Third time, I demanded a blood test. Doctor said high blood pressure is not an emergency! Since troponin I, EKG, chest X-ray, d dimer (later), CT scan with contrast — all normal.
I said — “but my potassium may be low.”
He ordered test.
Potassium: 3.1
Though most lab tests consider potassium as low as 3.5 to be normal, most doctors know that ideal levels should always be above 4.0 — preferably around 4.5.
I went home and looked up my potassium levels in the past 5 years.
They were all below 4.0
Which means my condition may have been going on all this time.
I went to my regular clinic. I seduced my primary care physician to think of all the reasons why I would have these scary symptoms along with a peculiar low potassium level. It worked.
She — my physician — thought of many tests. One of them was the Aldosterone-to-Renin Ratio (ARR). Renin is an enzyme produced by the kidneys that triggers aldosterone (produced) by the adrenal glands to retain sodium and water, which then raises blood pressure and excretes potassium.
So we ordered both renin and aldosterone together. One test is useless without the other.
Results:
Renin 0.01
Aldosterone 13.4
Which means renin is non existent since the lowest number is 0.01 — not 0.00.
Aldosterone-to-renin ratio should typically be less than 20.
Mine was 1340: hundreds of times disproportionately higher.
What that means is that my renin — which is used to raise aldosterone — is suppressed on purpose, yet aldosterone is being rogue — acting on its own, autonomously maintaining a disproportionately high level.
High aldosterone is well known for along raising blood pressure, also causing inflammation and fibrosis, and scarring of the blood vessel walls. And of course, potassium excretion through the kidneys.

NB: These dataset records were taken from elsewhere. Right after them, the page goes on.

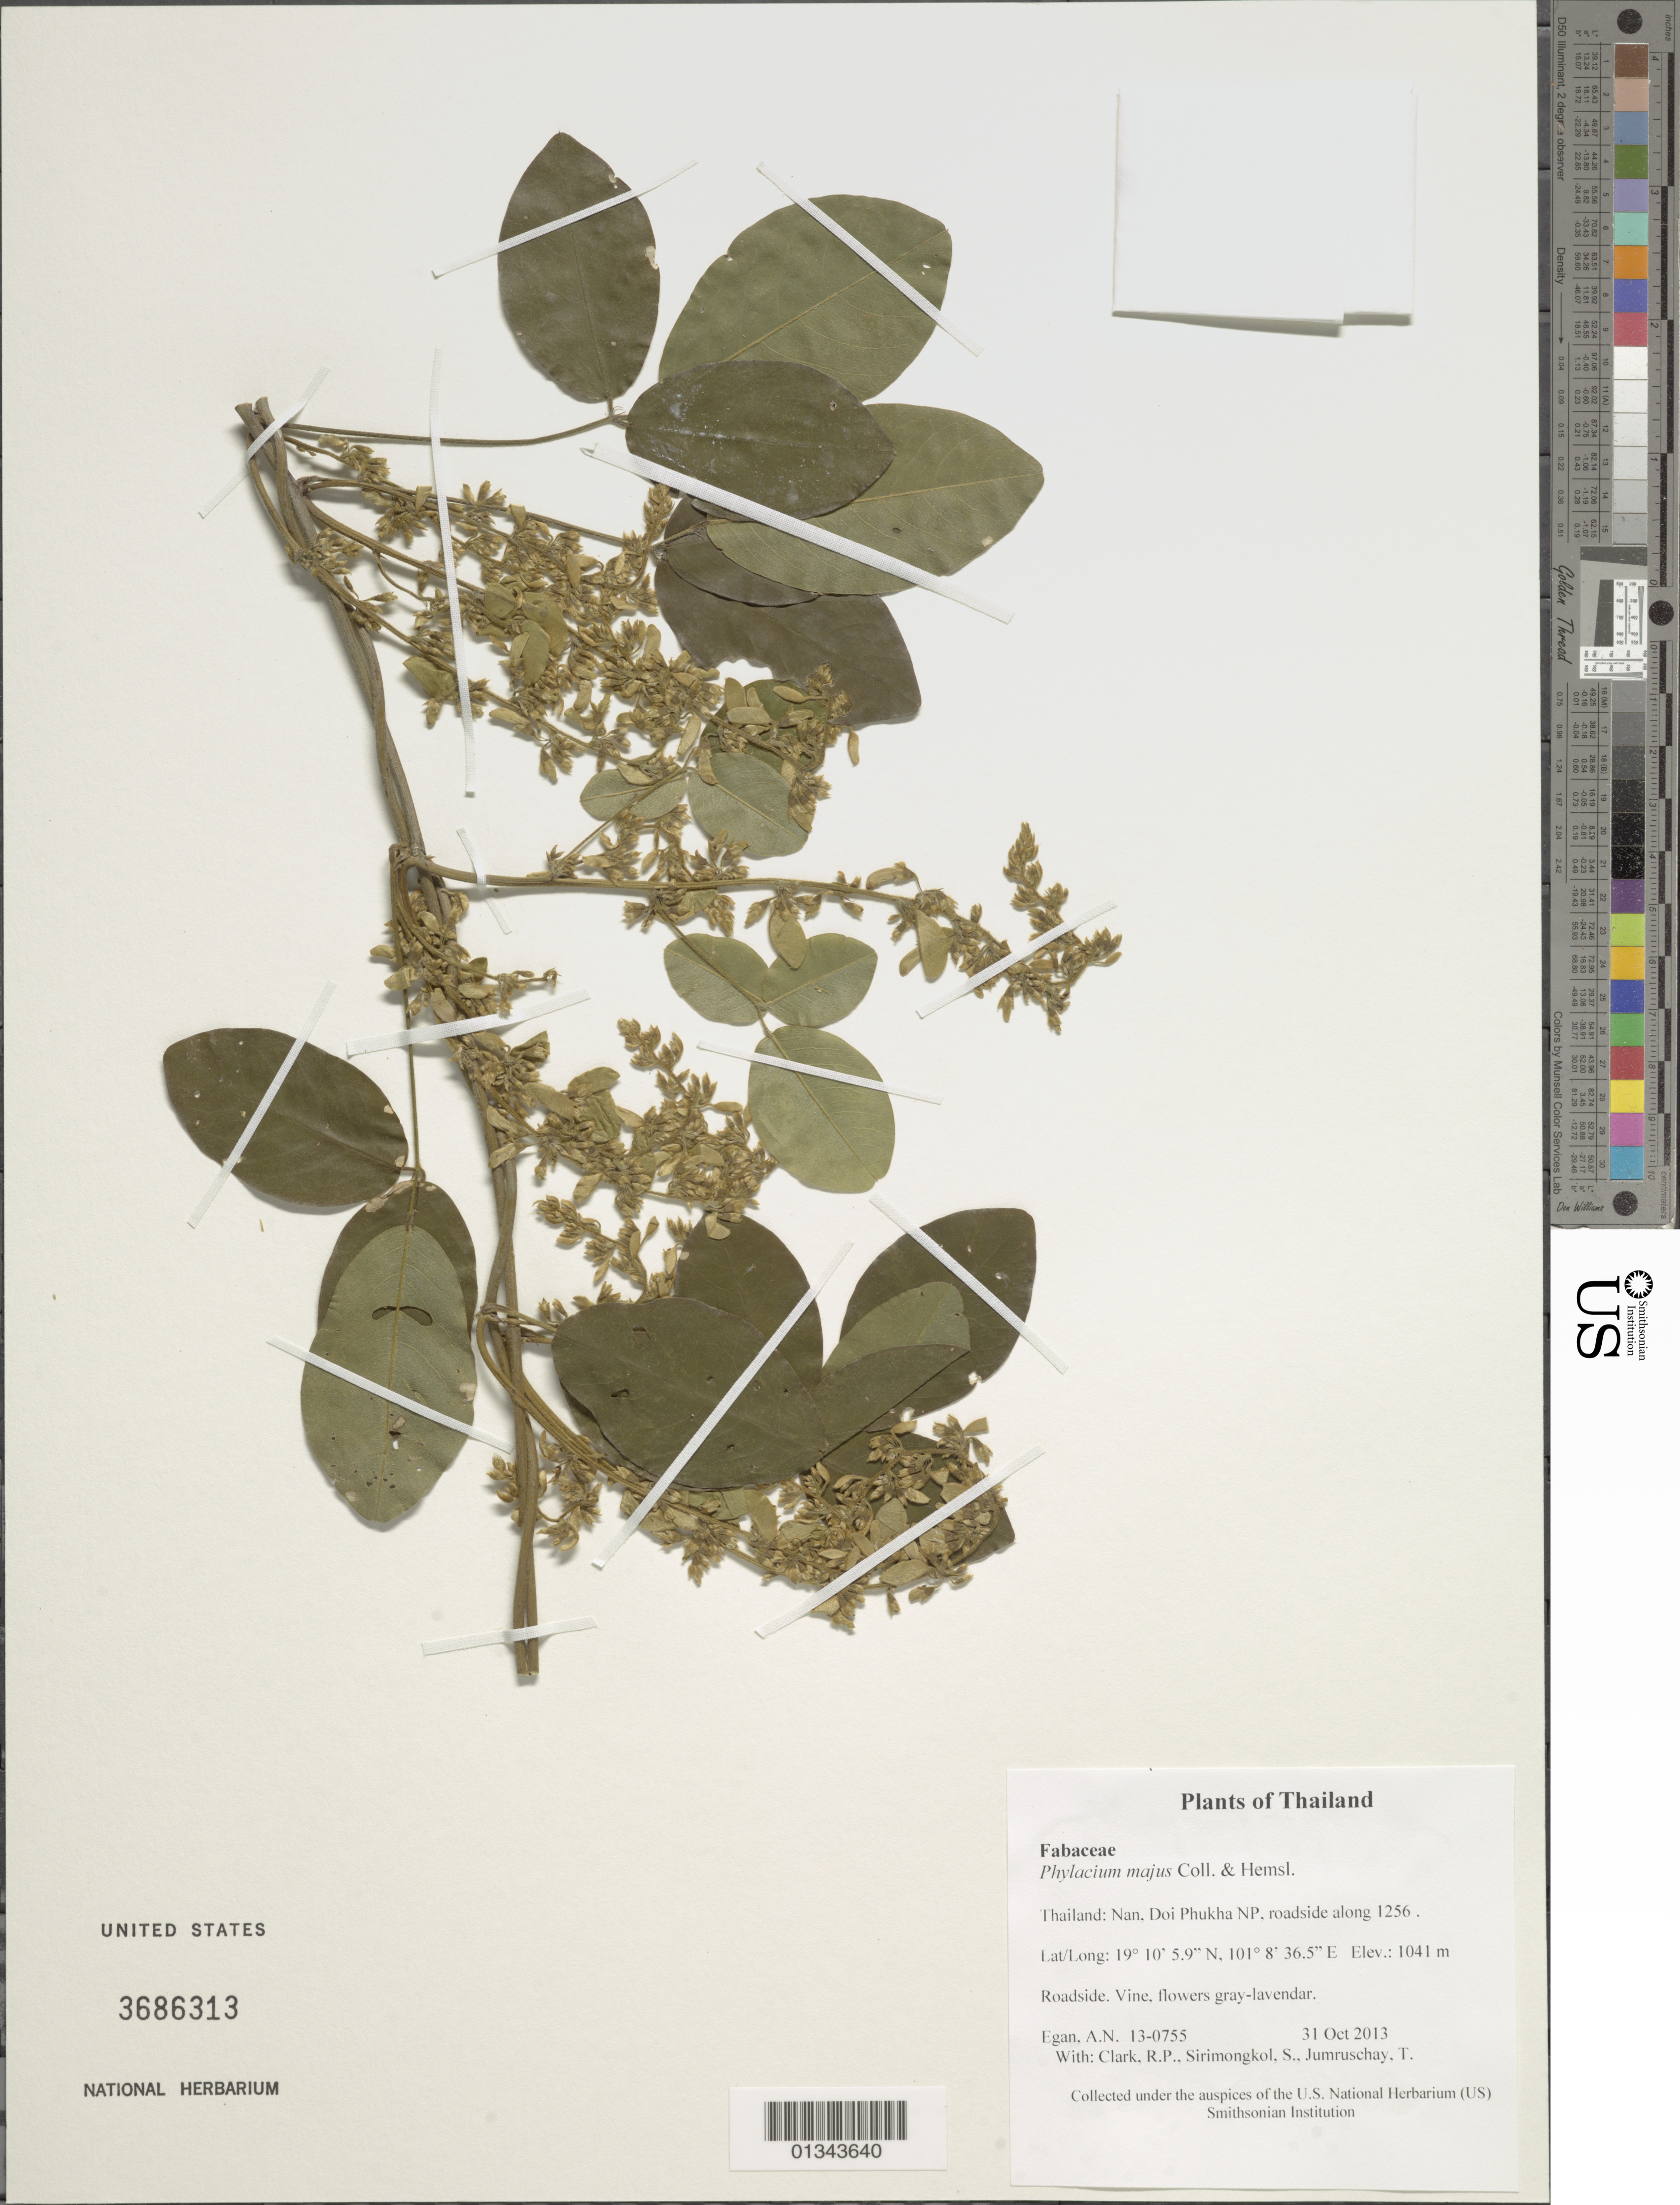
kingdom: Plantae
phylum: Tracheophyta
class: Magnoliopsida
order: Fabales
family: Fabaceae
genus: Phylacium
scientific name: Phylacium majus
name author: Collett & Hemsl.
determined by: Egan, Ashley N., (US), Smithsonian Institution - National Museum of Natural History (UNITED STATES)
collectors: A. N. Egan, R. P. Clark, S. Sirimongkol & T. Jumruschay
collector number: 13-0755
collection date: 2013-10-31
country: Thailand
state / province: Nan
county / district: Bo Kluea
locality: Doi Phukha NP, roadside along 1256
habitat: Roadside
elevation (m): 1041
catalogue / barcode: US 3686313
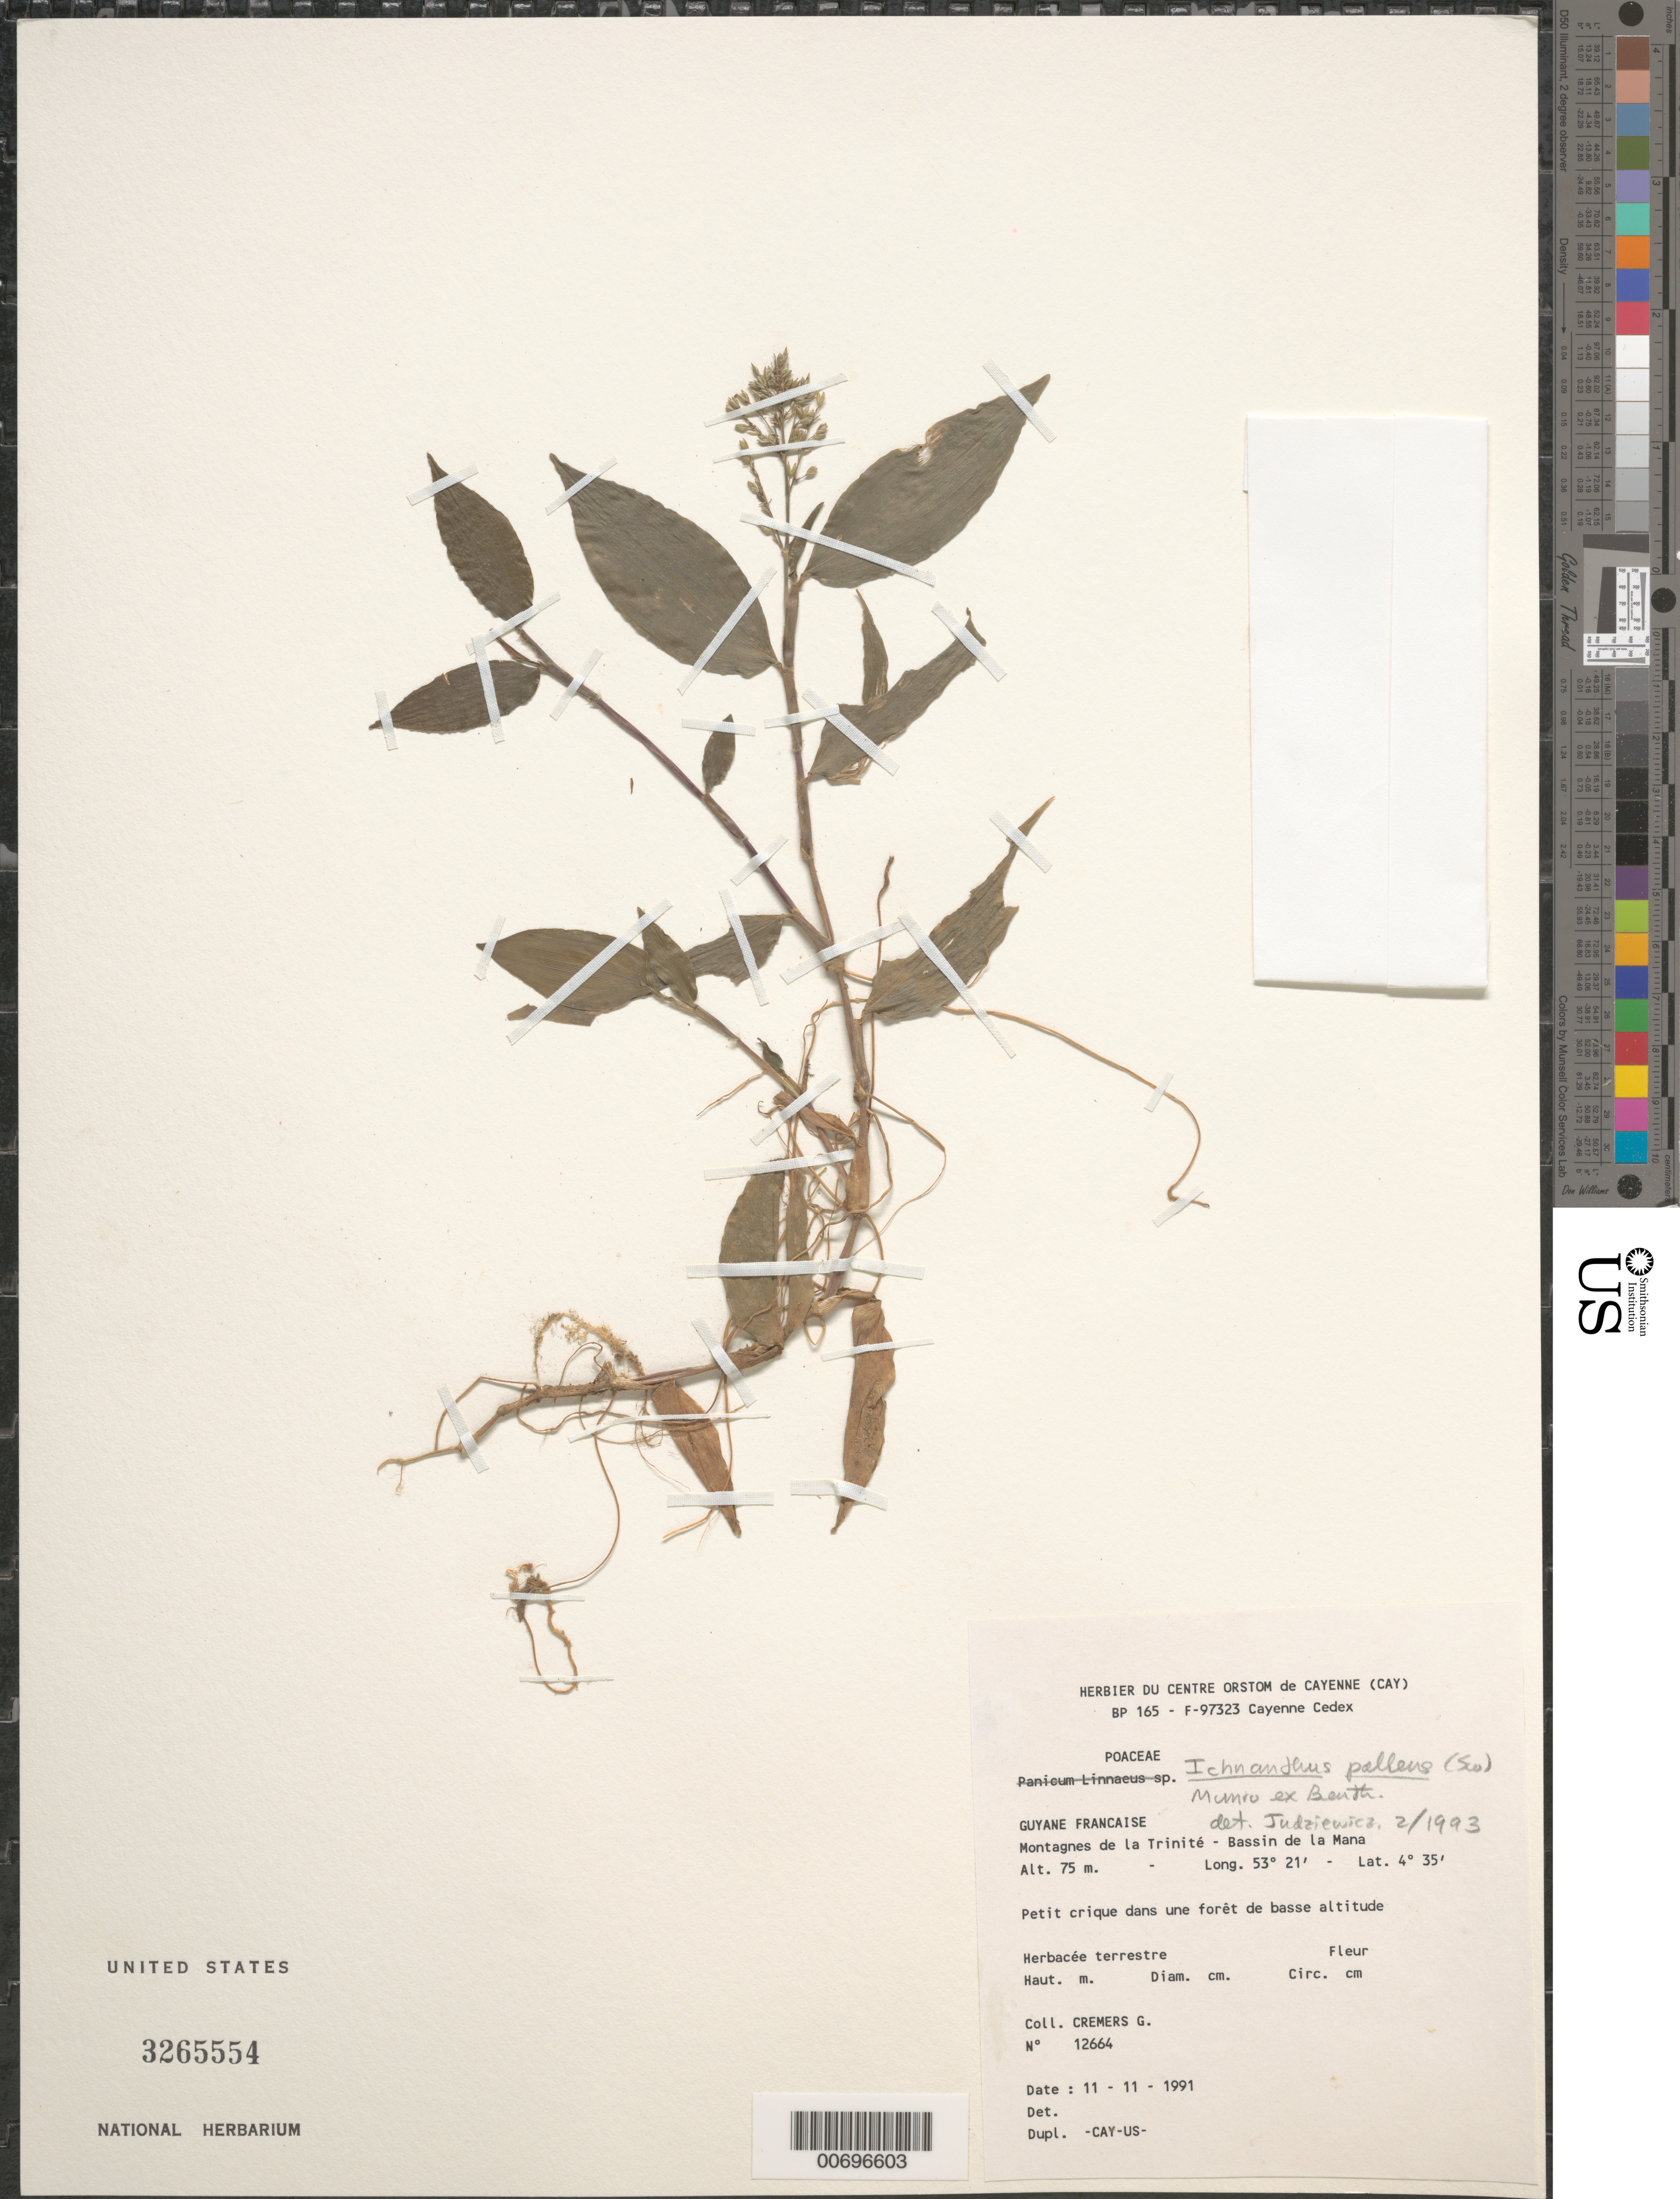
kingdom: Plantae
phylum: Tracheophyta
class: Liliopsida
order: Poales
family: Poaceae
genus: Ichnanthus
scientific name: Ichnanthus pallens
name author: (Sw.) Munro ex Benth.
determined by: Judziewicz, E. J.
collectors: G. Cremers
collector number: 12664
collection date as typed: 11-Nov-91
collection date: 1991-11-11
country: French Guiana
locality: Montagnes de la Trinité, Bassin de la Mana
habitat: Small creek in low forest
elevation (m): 75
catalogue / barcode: US 3265554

A second test confirmed inappropriately high aldosterone-to-renin ratio, signaling a condition called Primary Aldosteronism. This condition is often simplified under the term, Conn’s syndrome, if only one adrenal gland is affected. These conditions are usually triggered by benign tumor or enlarged and overactive adrenal(s).
I was taking magnesium all this time, hoping it would help safeguard my potassium level.
It did not!
I did a carotid ultrasound: still pending after two weeks.
In two days, a echocardiogram.
Another three days, discussion again with my endocrinologist about adrenal vein sampling (AVS): to confirm whether it’s one adrenal gland (unilateral) or both (bilateral) producing excess aldosterone; and whether operation or medication (spironolactone/eplerenone) is appropriate.
Up to 20 percent of the sudden or resistant blood pressure population has this condition, and they don’t know it.
In the meantime: kidneys are being destroyed, left heart ventricle thickening, vena cava narrowing, lowered hydrogen, low potassium, low magnesium, low ionized calcium, low zinc, and deregulation of blood pH. There may even be insulin resistance, leading to diabetes. There may even be risk factors for lacunar and hemorrhagic stroke.
Bottomline: if anyone has sudden or resistant high blood pressure, they should always test for primary aldosteronism aka hyperaldosteronism through testings for aldosterone-to-renin ratio.